PEOPLE, with the inclusion of women and girls, must be central to any development frameworks if humanity is to end the persistent presence of inequality which sustains the enabling environment that allows societal scourges like extreme poverty and violence.
This inclusion will demand of us a fundamental shift in the way the participation and input from an ordinary person, in particular women and girls, are considered when countries are formulating development plans.
The centrality of people, especially women and girls, in development plans is critical for maintaining humanity in what is fast becoming a world system that revolves around commercial interests. One is not dismissing this very important sector but rather laments its dominance.
A recent study by an international non-government organisation, Oxfam, ascertained that the world’s 85 richest people own the same wealth as the 3.5 billion poorest people — this staggering manifestation of the global commercial oligarchy has very real implications on the rest of us.
When people are not central to development plans, the dollar not only drives economies but determines societies’ fate and we as humanity shoot ourselves in the foot, if we do not seriously look into this imbalance. It has never been so important to emphasize the centrality of people’s interests in our development plans.
In most countries around the world, governments prioritize the economic empowerment and employment of women over their political empowerment and participation, a global review of the implementation of the development framework that guides the work of the United Nations Population Fund (UNFPA) that is the International Conference on Population and Development (ICPD) Programme of Action (PoA), found.
This finding should set shrill warning bells within all of us; it is a reality reflective of how humanity and its interests are secondary to commercial interests. The finding affirms that women are dangerously becoming “accepted” as mere production units, and not, in most cases, individuals who have the right to political engagement.
Women and girls are individuals with every right to enjoy every aspect of their lives, whether they chose to be politically engaged or not, whether they want to be career women or are happiest as housewives. It is about the protection and realization by all people of the crucial right to choose.
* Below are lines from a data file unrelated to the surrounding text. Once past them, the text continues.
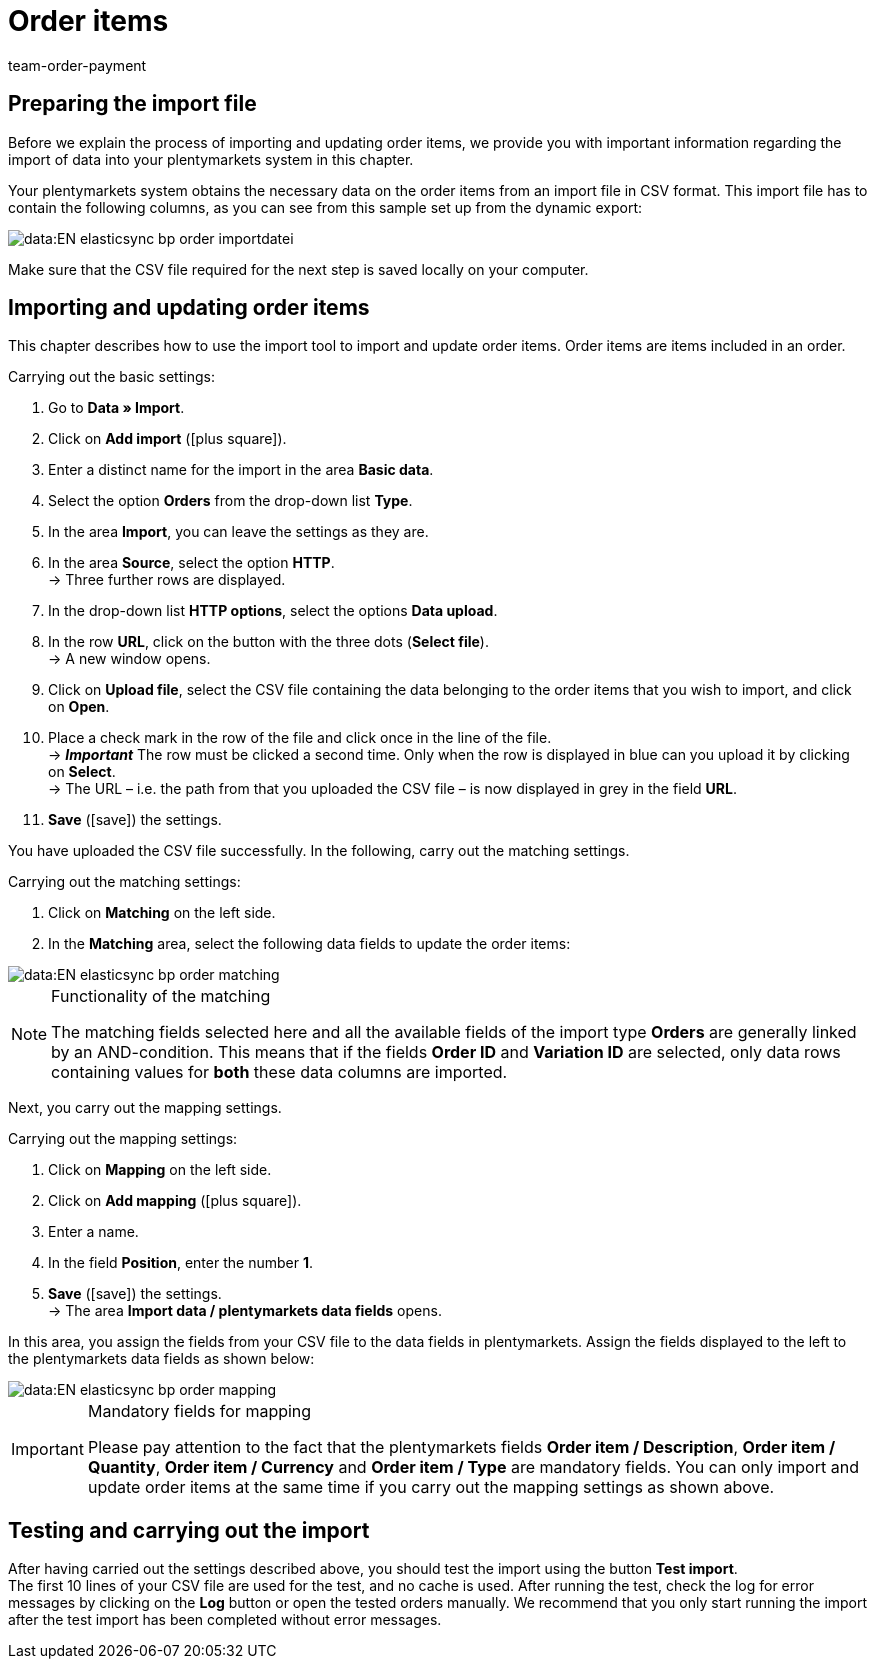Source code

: = Order items
:keywords: order item import, importing order items
:page-aliases: best-practices-elasticsync-order-items.adoc
:id: X6TW7XN
:author: team-order-payment

== Preparing the import file

Before we explain the process of importing and updating order items, we provide you with important information regarding the import of data into your plentymarkets system in this chapter. +

Your plentymarkets system obtains the necessary data on the order items from an import file in CSV format. This import file has to contain the following columns, as you can see from this sample set up from the dynamic export:

image::data:EN-elasticsync-bp-order-importdatei.png[]

Make sure that the CSV file required for the next step is saved locally on your computer.

== Importing and updating order items

This chapter describes how to use the import tool to import and update order items. Order items are items included in an order.

[.instruction]
Carrying out the basic settings:

. Go to *Data » Import*.
. Click on *Add import* (icon:plus-square[role="green"]).
. Enter a distinct name for the import in the area *Basic data*.
. Select the option *Orders* from the drop-down list *Type*.
. In the area *Import*, you can leave the settings as they are.
. In the area *Source*, select the option *HTTP*. +
→ Three further rows are displayed.
. In the drop-down list *HTTP options*, select the options *Data upload*.
. In the row *URL*, click on the button with the three dots (*Select file*). +
→ A new window opens.
. Click on *Upload file*, select the CSV file containing the data belonging to the order items that you wish to import, and click on *Open*.
. Place a check mark in the row of the file and click once in the line of the file. +
→ *_Important_* The row must be clicked a second time. Only when the row is displayed in blue can you upload it by clicking on *Select*. +
→ The URL – i.e. the path from that you uploaded the CSV file – is now displayed in grey in the field *URL*.
. *Save* (icon:save[role="green"]) the settings.

You have uploaded the CSV file successfully. In the following, carry out the matching settings.

[.instruction]
Carrying out the matching settings:

. Click on *Matching* on the left side.
. In the *Matching* area, select the following data fields to update the order items:

image::data:EN-elasticsync-bp-order-matching.png[]

[NOTE]
.Functionality of the matching
====
The matching fields selected here and all the available fields of the import type *Orders* are generally linked by an AND-condition. This means that if the fields *Order ID* and *Variation ID* are selected, only data rows containing values for *both* these data columns are imported.
====

Next, you carry out the mapping settings.

[.instruction]
Carrying out the mapping settings:

. Click on *Mapping* on the left side.
. Click on *Add mapping* (icon:plus-square[role="green"]).
. Enter a name.
. In the field *Position*, enter the number *1*.
. *Save* (icon:save[role="green"]) the settings. +
→ The area *Import data / plentymarkets data fields* opens.

In this area, you assign the fields from your CSV file to the data fields in plentymarkets. Assign the fields displayed to the left to the plentymarkets data fields as shown below:

image::data:EN-elasticsync-bp-order-mapping.png[]

[IMPORTANT]
.Mandatory fields for mapping
====
Please pay attention to the fact that the plentymarkets fields *Order item / Description*, *Order item / Quantity*, *Order item / Currency* and *Order item / Type* are mandatory fields. You can only import and update order items at the same time if you carry out the mapping settings as shown above.
====

== Testing and carrying out the import

After having carried out the settings described above, you should test the import using the button *Test import*. +
The first 10 lines of your CSV file are used for the test, and no cache is used. After running the test, check the log for error messages by clicking on the *Log* button or open the tested orders manually. We recommend that you only start running the import after the test import has been completed without error messages.
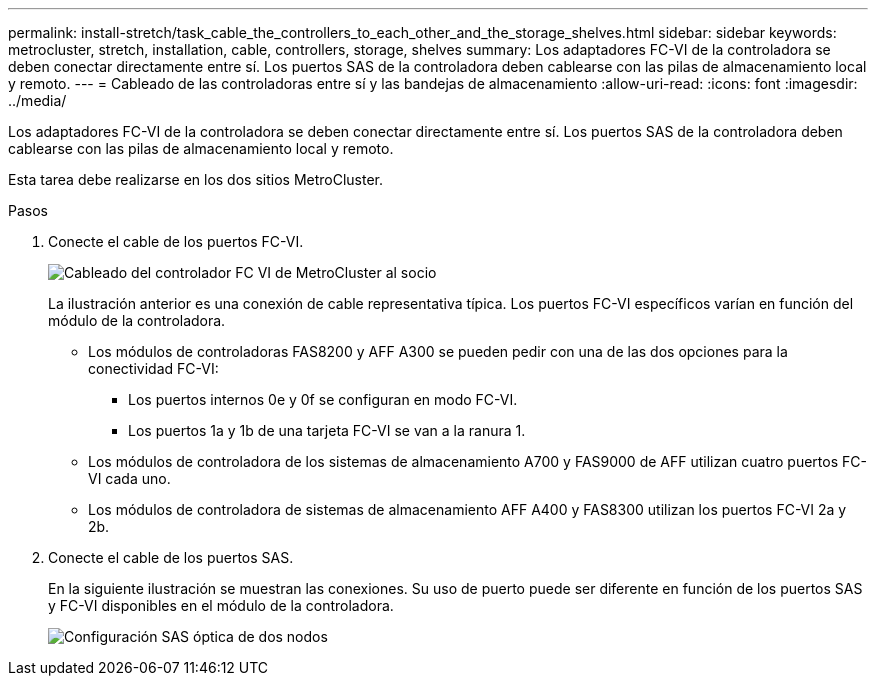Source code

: ---
permalink: install-stretch/task_cable_the_controllers_to_each_other_and_the_storage_shelves.html 
sidebar: sidebar 
keywords: metrocluster, stretch, installation, cable, controllers, storage, shelves 
summary: Los adaptadores FC-VI de la controladora se deben conectar directamente entre sí. Los puertos SAS de la controladora deben cablearse con las pilas de almacenamiento local y remoto. 
---
= Cableado de las controladoras entre sí y las bandejas de almacenamiento
:allow-uri-read: 
:icons: font
:imagesdir: ../media/


[role="lead"]
Los adaptadores FC-VI de la controladora se deben conectar directamente entre sí. Los puertos SAS de la controladora deben cablearse con las pilas de almacenamiento local y remoto.

Esta tarea debe realizarse en los dos sitios MetroCluster.

.Pasos
. Conecte el cable de los puertos FC-VI.
+
image::../media/mcc_cabling_fc_vi_controller_to_partner.gif[Cableado del controlador FC VI de MetroCluster al socio]

+
La ilustración anterior es una conexión de cable representativa típica. Los puertos FC-VI específicos varían en función del módulo de la controladora.

+
** Los módulos de controladoras FAS8200 y AFF A300 se pueden pedir con una de las dos opciones para la conectividad FC-VI:
+
*** Los puertos internos 0e y 0f se configuran en modo FC-VI.
*** Los puertos 1a y 1b de una tarjeta FC-VI se van a la ranura 1.


** Los módulos de controladora de los sistemas de almacenamiento A700 y FAS9000 de AFF utilizan cuatro puertos FC-VI cada uno.
** Los módulos de controladora de sistemas de almacenamiento AFF A400 y FAS8300 utilizan los puertos FC-VI 2a y 2b.


. Conecte el cable de los puertos SAS.
+
En la siguiente ilustración se muestran las conexiones. Su uso de puerto puede ser diferente en función de los puertos SAS y FC-VI disponibles en el módulo de la controladora.

+
image::../media/mcc_two_node_optical_sas_space_configuration.png[Configuración SAS óptica de dos nodos]


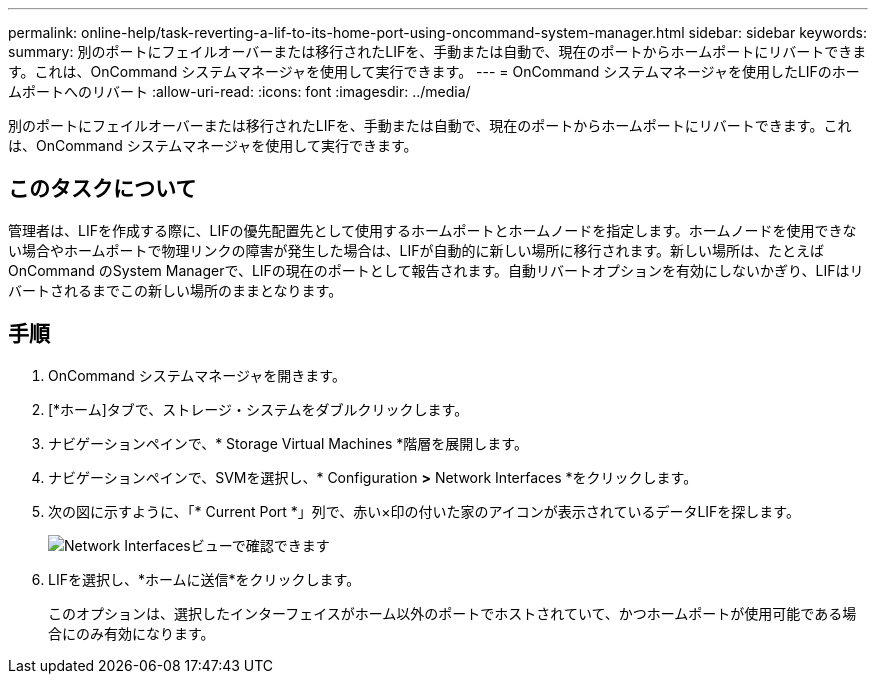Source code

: ---
permalink: online-help/task-reverting-a-lif-to-its-home-port-using-oncommand-system-manager.html 
sidebar: sidebar 
keywords:  
summary: 別のポートにフェイルオーバーまたは移行されたLIFを、手動または自動で、現在のポートからホームポートにリバートできます。これは、OnCommand システムマネージャを使用して実行できます。 
---
= OnCommand システムマネージャを使用したLIFのホームポートへのリバート
:allow-uri-read: 
:icons: font
:imagesdir: ../media/


[role="lead"]
別のポートにフェイルオーバーまたは移行されたLIFを、手動または自動で、現在のポートからホームポートにリバートできます。これは、OnCommand システムマネージャを使用して実行できます。



== このタスクについて

管理者は、LIFを作成する際に、LIFの優先配置先として使用するホームポートとホームノードを指定します。ホームノードを使用できない場合やホームポートで物理リンクの障害が発生した場合は、LIFが自動的に新しい場所に移行されます。新しい場所は、たとえばOnCommand のSystem Managerで、LIFの現在のポートとして報告されます。自動リバートオプションを有効にしないかぎり、LIFはリバートされるまでこの新しい場所のままとなります。



== 手順

. OnCommand システムマネージャを開きます。
. [*ホーム]タブで、ストレージ・システムをダブルクリックします。
. ナビゲーションペインで、* Storage Virtual Machines *階層を展開します。
. ナビゲーションペインで、SVMを選択し、* Configuration *>* Network Interfaces *をクリックします。
. 次の図に示すように、「* Current Port *」列で、赤い×印の付いた家のアイコンが表示されているデータLIFを探します。
+
image::../media/systemmgr-lifs-networkinterfaces-jpg.gif[Network Interfacesビューで確認できます]

. LIFを選択し、*ホームに送信*をクリックします。
+
このオプションは、選択したインターフェイスがホーム以外のポートでホストされていて、かつホームポートが使用可能である場合にのみ有効になります。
Reporting to the executive board of UNDP/UNFPA/UNOPS last week, UNFPA Executive Director Dr Babatunde Osotimehin appealed for the recognition of the fact that inequality, which excludes so many from the fruits of development is nevertheless increasing.
Unless these inequalities are addressed, the development gains we celebrate today since the ICPD in 1994 cannot be maintained.
UNFPA’s emphasis on the centrality of people in development plans is based on the belief that it would work wonders for efforts towards ending present global trends like 800 women who die in childbirth on a daily basis or how gender-based violence have reached epidemic proportions, with an estimated three women worldwide reporting they have experienced physical or sexual abuse, mostly by an intimate partner.
UNFPA conducted the ICPD beyond 2014 review in 183 countries and territories. The findings affirms the benefits of the paradigm shift at the ICPD in Cairo, 20 years ago which placed individuals, their human rights and dignity at the very heart of development, emphasizing that sexual and reproductive health is a fundamental human right.
The paradigm shift then which changed the very terms of development also recognized that empowering women and girls was the most reliable pathway to improved lives, for all and not just them.
It is no secret that allowing a girl to complete her education has a positive impact on her family and community.
Despite the horrific figures like 800 women dying daily during or after childbirth, there is evidence that fewer women are meeting their deaths in this manner, more women accessing education and political participation, more children especially girls attending schools, an estimated one billion people have moved out of extreme poverty and/or more laws have been enacted protecting and upholding human rights.
“It is imperative and we owe it to ourselves to address fundamental issues like inequalities because these are foundations of worldviews which continue to allow behaviour that robs individuals of their dignity, of their humanity,” UNFPA Pacific Sub-Regional Director and Representative Dr Laurent Zessler said.
This year, 2014, is a critical year for UNFPA in terms of preparing a post-2014 development agenda as the ICPD PoA 20-year program completes its cycle; preparation for this will also contribute to the post-2015 agenda, in relation to the Millennium Development Goals (MDG 5 covers maternal health, one of UNFPA’s core mandate areas).
In September, Pacific representatives will participate for the first time in a Commission on Population and Development (CPD) session; the 47th CPD session in New York is the culmination of global processes of prioritizing development goals, in the last two years.
“The UNFPA Pacific office continues to contribute to the region’s preparation with training of delegates next month. Pacific delegates will be sitting at a table where countries who may want to remove human rights language from the text of the session’s outcome document will have extremely experienced negotiators,” Dr Zessler said.
“At a post-2014 development agenda Asia and the Pacific preparation meeting in August last year (2013), a united Pacific delegation made its mark in ensuring human rights language remained in the document, which showed how central their people are to their development plan deliberations.”
Pacific island countries may be tiny but they could still be the crop of courageous leaders at that negotiating table who decide to place people in the centre of their development plans.